JOB: Put every line of text from the listing below into a numbered list, leaving out blank lines and the pictures.

Items from a data source
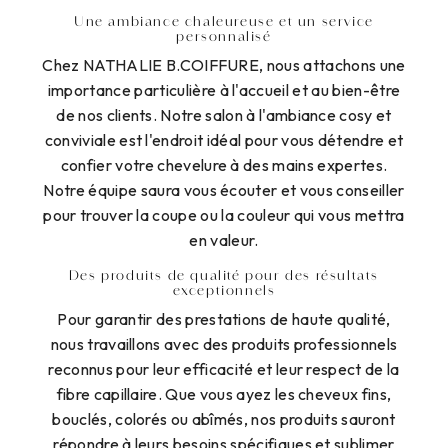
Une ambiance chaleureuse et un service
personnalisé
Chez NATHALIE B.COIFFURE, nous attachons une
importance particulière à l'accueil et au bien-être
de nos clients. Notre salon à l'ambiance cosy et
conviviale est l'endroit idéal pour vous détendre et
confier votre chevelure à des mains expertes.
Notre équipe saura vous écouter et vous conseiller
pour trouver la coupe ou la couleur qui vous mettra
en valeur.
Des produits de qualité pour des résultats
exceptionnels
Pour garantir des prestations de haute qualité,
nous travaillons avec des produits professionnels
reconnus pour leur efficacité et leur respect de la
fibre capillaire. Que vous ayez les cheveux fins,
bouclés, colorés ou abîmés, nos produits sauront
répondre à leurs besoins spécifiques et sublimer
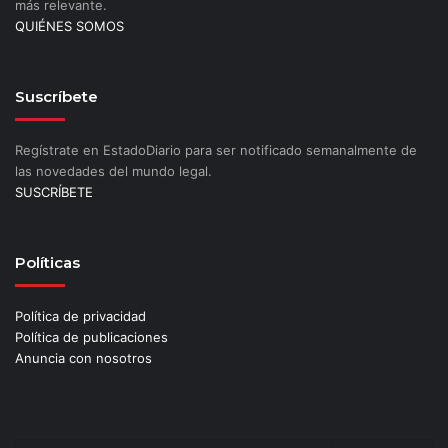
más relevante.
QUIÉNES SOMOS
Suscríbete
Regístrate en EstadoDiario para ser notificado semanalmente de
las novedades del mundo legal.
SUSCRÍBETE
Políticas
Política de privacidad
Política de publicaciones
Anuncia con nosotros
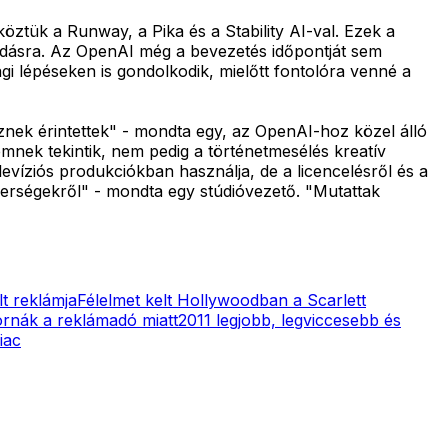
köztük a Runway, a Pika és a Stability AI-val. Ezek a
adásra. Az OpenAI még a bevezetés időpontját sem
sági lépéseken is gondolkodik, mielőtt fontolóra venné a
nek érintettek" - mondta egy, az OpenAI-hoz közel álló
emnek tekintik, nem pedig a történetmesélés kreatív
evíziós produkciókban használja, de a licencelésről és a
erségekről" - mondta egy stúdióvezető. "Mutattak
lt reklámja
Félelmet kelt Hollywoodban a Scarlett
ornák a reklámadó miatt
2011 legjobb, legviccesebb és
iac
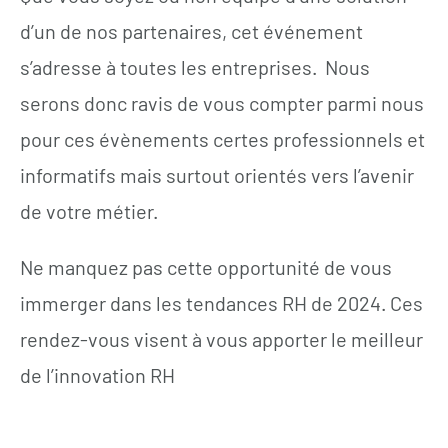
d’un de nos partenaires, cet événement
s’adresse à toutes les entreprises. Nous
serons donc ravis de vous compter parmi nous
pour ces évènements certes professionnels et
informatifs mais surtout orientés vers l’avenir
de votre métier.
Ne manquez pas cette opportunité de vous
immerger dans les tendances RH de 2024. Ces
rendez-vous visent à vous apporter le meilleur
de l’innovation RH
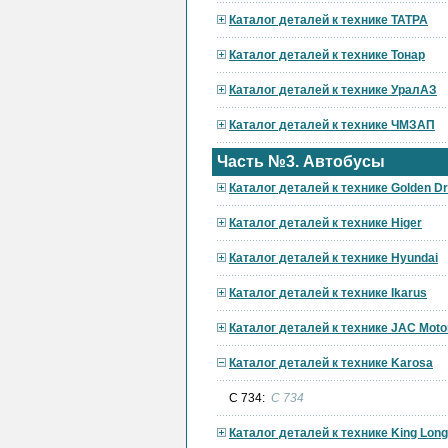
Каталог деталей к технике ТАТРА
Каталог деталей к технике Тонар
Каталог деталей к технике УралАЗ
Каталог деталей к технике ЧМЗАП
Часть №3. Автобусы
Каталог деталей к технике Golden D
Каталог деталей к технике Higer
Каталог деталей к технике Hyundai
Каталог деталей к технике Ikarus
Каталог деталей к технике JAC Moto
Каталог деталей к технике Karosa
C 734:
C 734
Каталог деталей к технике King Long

ANSWER SECTION:
1. Une ambiance chaleureuse et un service
2. personnalisé
3. Chez NATHALIE B.COIFFURE, nous attachons une
4. importance particulière à l'accueil et au bien-être
5. de nos clients. Notre salon à l'ambiance cosy et
6. conviviale est l'endroit idéal pour vous détendre et
7. confier votre chevelure à des mains expertes.
8. Notre équipe saura vous écouter et vous conseiller
9. pour trouver la coupe ou la couleur qui vous mettra
10. en valeur.
11. Des produits de qualité pour des résultats
12. exceptionnels
13. Pour garantir des prestations de haute qualité,
14. nous travaillons avec des produits professionnels
15. reconnus pour leur efficacité et leur respect de la
16. fibre capillaire. Que vous ayez les cheveux fins,
17. bouclés, colorés ou abîmés, nos produits sauront
18. répondre à leurs besoins spécifiques et sublimer
19. más relevante.
20. QUIÉNES SOMOS
21. Suscríbete
22. Regístrate en EstadoDiario para ser notificado semanalmente de
23. las novedades del mundo legal.
24. SUSCRÍBETE
25. Políticas
26. Política de privacidad
27. Política de publicaciones
28. Anuncia con nosotros
29. köztük a Runway, a Pika és a Stability AI-val. Ezek a
30. adásra. Az OpenAI még a bevezetés időpontját sem
31. sági lépéseken is gondolkodik, mielőtt fontolóra venné a
32. nek érintettek" - mondta egy, az OpenAI-hoz közel álló
33. emnek tekintik, nem pedig a történetmesélés kreatív
34. evíziós produkciókban használja, de a licencelésről és a
35. erségekről" - mondta egy stúdióvezető. "Mutattak
36. lt reklámja
37. Félelmet kelt Hollywoodban a Scarlett
38. ornák a reklámadó miatt
39. 2011 legjobb, legviccesebb és
40. iac
41. d’un de nos partenaires, cet événement
42. s’adresse à toutes les entreprises. Nous
43. serons donc ravis de vous compter parmi nous
44. pour ces évènements certes professionnels et
45. informatifs mais surtout orientés vers l’avenir
46. de votre métier.
47. Ne manquez pas cette opportunité de vous
48. immerger dans les tendances RH de 2024. Ces
49. rendez-vous visent à vous apporter le meilleur
50. de l’innovation RH
51. Каталог деталей к технике ТАТРА
52. Каталог деталей к технике Тонар
53. Каталог деталей к технике УралАЗ
54. Каталог деталей к технике ЧМЗАП
55. Часть №3. Автобусы
56. Каталог деталей к технике Golden D
57. Каталог деталей к технике Higer
58. Каталог деталей к технике Hyundai
59. Каталог деталей к технике Ikarus
60. Каталог деталей к технике JAC Moto
61. Каталог деталей к технике Karosa
62. C 734:
63. C 734
64. Каталог деталей к технике King Long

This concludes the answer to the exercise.